Jay Sherrill wanted nothing more than to sit down. The information from Agent Marcus Mack of the New York Police Department Intelligence Division was coming too fast to take in, at least too fast to take in like this, walking on a busy Manhattan street in late afternoon, jostled by shoppers and commuters and street vendors, pretending to talk into a cellphone, unable even to look his source in the eye. This was not how Detective Sherrill liked doing business.
‘So when you say, from the beginning, you mean from the beginning.’
‘Uh-huh. Reckon I was the first agent put on it. In the morning, anyway. Obviously surveillance had been monitoring him since the previous night.’
‘When he met the Russian?’
‘Right.’
‘And they put that together with his location-’
‘Near the UN.’
‘-and on that basis he became a suspect. A terror suspect.’
‘Which is why I was following him.’
‘And you say there was another man, another agent?’
‘At least one.’
‘What do you mean, “at least”?’
‘Well, I know for certain there was one other guy, because I saw him when we got to UN Plaza. We saw each other; we both had the same reaction.’
‘But?’
‘But my handler said, when I asked whether there was back-up, “There's a team”. Now, he coulda been shitting me, they're not above that, these guys.’ For a fleeting second, Mack eyed Sherrill, at his left, then looked forward again as he kept walking. ‘You know what I mean, Detective? Saying “there's a team” when really they mean, there's you and me – we're the team. So it may have just been me and this other guy, the one I saw when I got there.’
‘Did you speak to him, this other agent?’
‘Yes and no.’
‘What does that mean? Oh, excuse me, sorry.’ A woman carrying a cappuccino-to-go, and also talking into a cellphone, had banged into him and, naturally, he had been the one to apologize.
‘It means we didn't exactly have a conversation, but we spoke.’

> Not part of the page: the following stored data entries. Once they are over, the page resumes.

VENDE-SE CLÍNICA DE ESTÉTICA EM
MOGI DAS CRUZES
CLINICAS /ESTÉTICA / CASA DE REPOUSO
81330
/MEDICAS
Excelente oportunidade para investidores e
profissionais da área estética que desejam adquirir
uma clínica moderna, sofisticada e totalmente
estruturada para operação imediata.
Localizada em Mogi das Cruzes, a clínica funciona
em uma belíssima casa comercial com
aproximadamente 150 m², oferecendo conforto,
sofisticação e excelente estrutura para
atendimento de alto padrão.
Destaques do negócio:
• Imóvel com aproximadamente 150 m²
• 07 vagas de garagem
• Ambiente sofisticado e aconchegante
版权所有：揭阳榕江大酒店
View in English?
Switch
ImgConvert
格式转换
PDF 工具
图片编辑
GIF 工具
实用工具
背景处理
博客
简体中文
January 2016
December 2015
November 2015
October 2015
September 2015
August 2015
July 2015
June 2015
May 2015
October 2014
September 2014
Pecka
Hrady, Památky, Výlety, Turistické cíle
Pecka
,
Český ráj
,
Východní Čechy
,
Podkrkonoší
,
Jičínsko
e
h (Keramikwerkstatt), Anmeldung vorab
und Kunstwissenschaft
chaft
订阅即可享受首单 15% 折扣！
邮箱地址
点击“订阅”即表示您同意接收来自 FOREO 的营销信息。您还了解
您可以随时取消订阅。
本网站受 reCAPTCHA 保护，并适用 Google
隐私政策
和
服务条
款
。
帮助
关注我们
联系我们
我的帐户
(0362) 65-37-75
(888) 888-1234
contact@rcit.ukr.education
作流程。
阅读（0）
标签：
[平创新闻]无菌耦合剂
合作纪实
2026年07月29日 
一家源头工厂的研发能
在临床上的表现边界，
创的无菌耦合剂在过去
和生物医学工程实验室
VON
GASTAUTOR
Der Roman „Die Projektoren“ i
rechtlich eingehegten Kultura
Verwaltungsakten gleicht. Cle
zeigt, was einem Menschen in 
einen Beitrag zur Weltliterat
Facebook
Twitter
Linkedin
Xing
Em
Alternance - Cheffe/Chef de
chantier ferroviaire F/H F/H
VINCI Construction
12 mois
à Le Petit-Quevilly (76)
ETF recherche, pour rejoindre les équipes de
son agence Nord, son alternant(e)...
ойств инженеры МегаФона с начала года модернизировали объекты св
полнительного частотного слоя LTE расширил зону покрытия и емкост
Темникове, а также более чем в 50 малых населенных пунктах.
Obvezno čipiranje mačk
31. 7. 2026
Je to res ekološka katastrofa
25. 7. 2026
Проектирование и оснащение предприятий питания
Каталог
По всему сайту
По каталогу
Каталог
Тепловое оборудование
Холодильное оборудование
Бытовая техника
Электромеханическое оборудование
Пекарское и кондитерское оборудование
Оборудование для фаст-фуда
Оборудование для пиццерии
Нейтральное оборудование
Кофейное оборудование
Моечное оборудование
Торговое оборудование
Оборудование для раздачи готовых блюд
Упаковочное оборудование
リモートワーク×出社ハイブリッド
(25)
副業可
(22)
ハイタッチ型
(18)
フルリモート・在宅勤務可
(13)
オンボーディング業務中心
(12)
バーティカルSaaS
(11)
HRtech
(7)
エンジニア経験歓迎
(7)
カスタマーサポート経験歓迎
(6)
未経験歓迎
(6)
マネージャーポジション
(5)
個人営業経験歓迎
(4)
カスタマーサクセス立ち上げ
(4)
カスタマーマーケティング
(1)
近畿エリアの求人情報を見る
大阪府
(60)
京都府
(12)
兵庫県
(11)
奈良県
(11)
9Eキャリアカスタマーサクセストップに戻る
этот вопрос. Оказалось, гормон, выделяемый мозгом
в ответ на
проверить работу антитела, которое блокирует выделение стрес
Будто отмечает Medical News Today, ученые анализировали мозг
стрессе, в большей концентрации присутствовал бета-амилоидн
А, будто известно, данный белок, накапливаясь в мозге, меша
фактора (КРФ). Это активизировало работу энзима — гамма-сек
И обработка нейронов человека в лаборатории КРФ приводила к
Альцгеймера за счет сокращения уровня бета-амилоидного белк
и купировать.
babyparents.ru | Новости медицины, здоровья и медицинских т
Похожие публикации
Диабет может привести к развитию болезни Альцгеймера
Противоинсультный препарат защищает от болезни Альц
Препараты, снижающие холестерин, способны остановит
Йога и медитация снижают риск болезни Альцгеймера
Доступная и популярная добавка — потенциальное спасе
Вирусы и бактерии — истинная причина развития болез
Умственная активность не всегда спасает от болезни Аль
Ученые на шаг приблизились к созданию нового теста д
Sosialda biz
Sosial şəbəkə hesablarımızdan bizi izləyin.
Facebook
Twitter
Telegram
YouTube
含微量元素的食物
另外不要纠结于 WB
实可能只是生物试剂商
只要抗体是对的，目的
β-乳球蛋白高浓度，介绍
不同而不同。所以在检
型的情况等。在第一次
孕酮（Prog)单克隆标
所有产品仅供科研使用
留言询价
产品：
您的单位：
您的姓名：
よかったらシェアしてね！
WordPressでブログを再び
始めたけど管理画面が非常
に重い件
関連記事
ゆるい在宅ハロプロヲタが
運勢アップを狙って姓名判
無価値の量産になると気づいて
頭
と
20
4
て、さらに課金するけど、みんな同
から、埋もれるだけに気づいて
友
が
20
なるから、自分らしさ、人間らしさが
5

‘To each other? To someone else? Who?’
‘No, we said something at the same time. That's when I realized. Look: back up a second. Remember, I told you that when I got to the Plaza, I could no longer tail the guy, because he had entered another jurisdiction? He was on UN turf so I just had to hang back?’
Sherrill nodded.
‘OK. So I watched what happened. I saw the suspect walk into the centre of the Plaza, kinda looking around and then I see the UN guard reach for his weapon. And exactly at that moment, the suspect turns around and faces my direction. And that's when I see it. What I hadn't been able to see the entire time I was tailing the guy.’
‘You saw his face.’
‘Exactly. I saw his face. And I realized it instantly, the mistake we had made. I mean this guy was old, really old. There was no way he was a terrorist. He was a senior. And I know what's happening here. The guard's had the warning, the description, and this old man fits it perfectly. Black hat, black coat. He fits it. And he's just got our warning, my warning, that the suspect is about to enter UN territory and so he's reaching for his weapon. He's thinking to himself, I got Muhammad Atta here, I gotta blow him away.’